August 2025 · Dublin
In a feat of molecular engineering, a bespoke CRISPR therapy was rapidly developed and delivered for infant “KJ” with an ultra-rare metabolic condition—six months, design to dose. The New England Journal of Medicine covered this landmark intervention: N-of-1 medicine is officially real. Now if only clinical supply departments could keep up.
The future is here. The main bottleneck? Probably your paperwork.
Prime editing, CRISPR’s versatile cousin, arrived in early-phase human trials for chronic granulomatous disease. Enzyme function was restored in two-thirds of targeted immune cells—with no serious adverse events in initial follow-up. Peer behind the science in Nature.

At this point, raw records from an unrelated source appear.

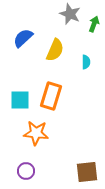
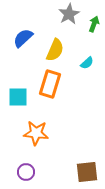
gray star: moved 1 px left; rotated 20 degrees clockwise
cyan semicircle: moved 1 px right, 1 px down; rotated 48 degrees clockwise
orange rectangle: moved 1 px left, 12 px up
cyan square: moved 2 px left, 3 px up
purple circle: moved 1 px down
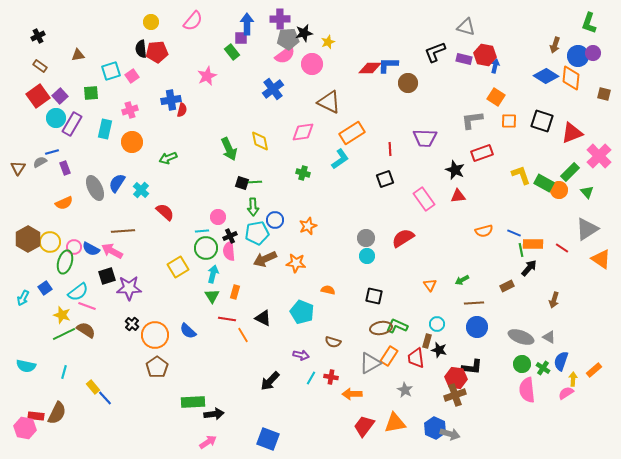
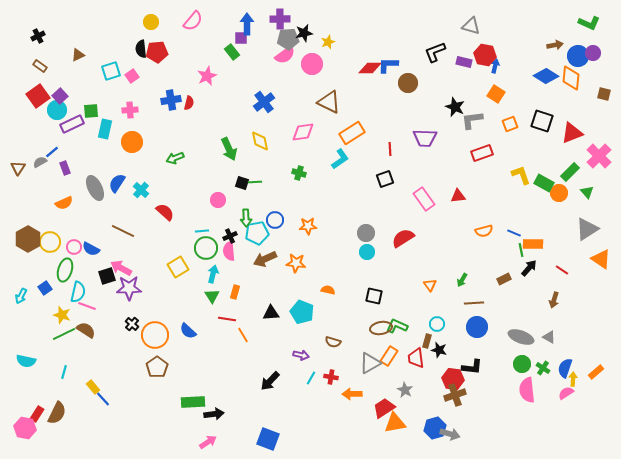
green L-shape at (589, 23): rotated 85 degrees counterclockwise
gray triangle at (466, 27): moved 5 px right, 1 px up
brown arrow at (555, 45): rotated 119 degrees counterclockwise
brown triangle at (78, 55): rotated 16 degrees counterclockwise
purple rectangle at (464, 59): moved 3 px down
blue cross at (273, 89): moved 9 px left, 13 px down
green square at (91, 93): moved 18 px down
orange square at (496, 97): moved 3 px up
pink cross at (130, 110): rotated 14 degrees clockwise
red semicircle at (182, 110): moved 7 px right, 7 px up
cyan circle at (56, 118): moved 1 px right, 8 px up
orange square at (509, 121): moved 1 px right, 3 px down; rotated 21 degrees counterclockwise
purple rectangle at (72, 124): rotated 35 degrees clockwise
blue line at (52, 152): rotated 24 degrees counterclockwise
green arrow at (168, 158): moved 7 px right
black star at (455, 170): moved 63 px up
green cross at (303, 173): moved 4 px left
orange circle at (559, 190): moved 3 px down
green arrow at (253, 207): moved 7 px left, 11 px down
pink circle at (218, 217): moved 17 px up
orange star at (308, 226): rotated 18 degrees clockwise
brown line at (123, 231): rotated 30 degrees clockwise
gray circle at (366, 238): moved 5 px up
red line at (562, 248): moved 22 px down
pink arrow at (112, 251): moved 9 px right, 17 px down
cyan circle at (367, 256): moved 4 px up
green ellipse at (65, 262): moved 8 px down
green arrow at (462, 280): rotated 32 degrees counterclockwise
brown rectangle at (507, 286): moved 3 px left, 7 px up
cyan semicircle at (78, 292): rotated 40 degrees counterclockwise
cyan arrow at (23, 298): moved 2 px left, 2 px up
black triangle at (263, 318): moved 8 px right, 5 px up; rotated 30 degrees counterclockwise
blue semicircle at (561, 361): moved 4 px right, 7 px down
cyan semicircle at (26, 366): moved 5 px up
orange rectangle at (594, 370): moved 2 px right, 2 px down
red hexagon at (456, 378): moved 3 px left, 1 px down
blue line at (105, 398): moved 2 px left, 1 px down
red rectangle at (36, 416): moved 1 px right, 2 px up; rotated 63 degrees counterclockwise
red trapezoid at (364, 426): moved 20 px right, 18 px up; rotated 20 degrees clockwise
blue hexagon at (435, 428): rotated 20 degrees clockwise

Prime editing—because genomic precision doesn’t always require a jackhammer.
The UK’s NICE approved Casgevy® (exagamglogene autotemcel)—CRISPR’s reigning clinical champion—for severe sickle cell disease and transfusion-dependent beta thalassemia. Long-term data (BMJ): 28/29 SCD and 39/42 TDT patients reached event-free status at one year. Europe’s HTA just started sweating.
Sorry, stem cell therapy—there’s a new genetically engineered sheriff in town.
At the University of Minnesota, CRISPR-edited TILs (knocking out CISH) gave advanced GI cancer patients a shot at lasting remission—complete response in one, stable disease in others. Deep-dive the results at UMN.
Solid tumor teams finally get a CRISPR headline that's not just for the hematologists.
Regulators now reviewing CRISPR filings in record time—provided a two-year statistical plan and a large mug of espresso.
Clinical science optimism runs high, but manufacturing, cost, and host immune response are the new bottlenecks. Case in point: the sobering N-of-1 DMD trial illustrates both promise and evolving risk management.
Bottom line: Personalized therapies, scalable editing, regulatory approval—2025 is the year CRISPR shed its science fiction (and your finance team’s composure).
Science wins. Wallets and regulatory patience, not so much.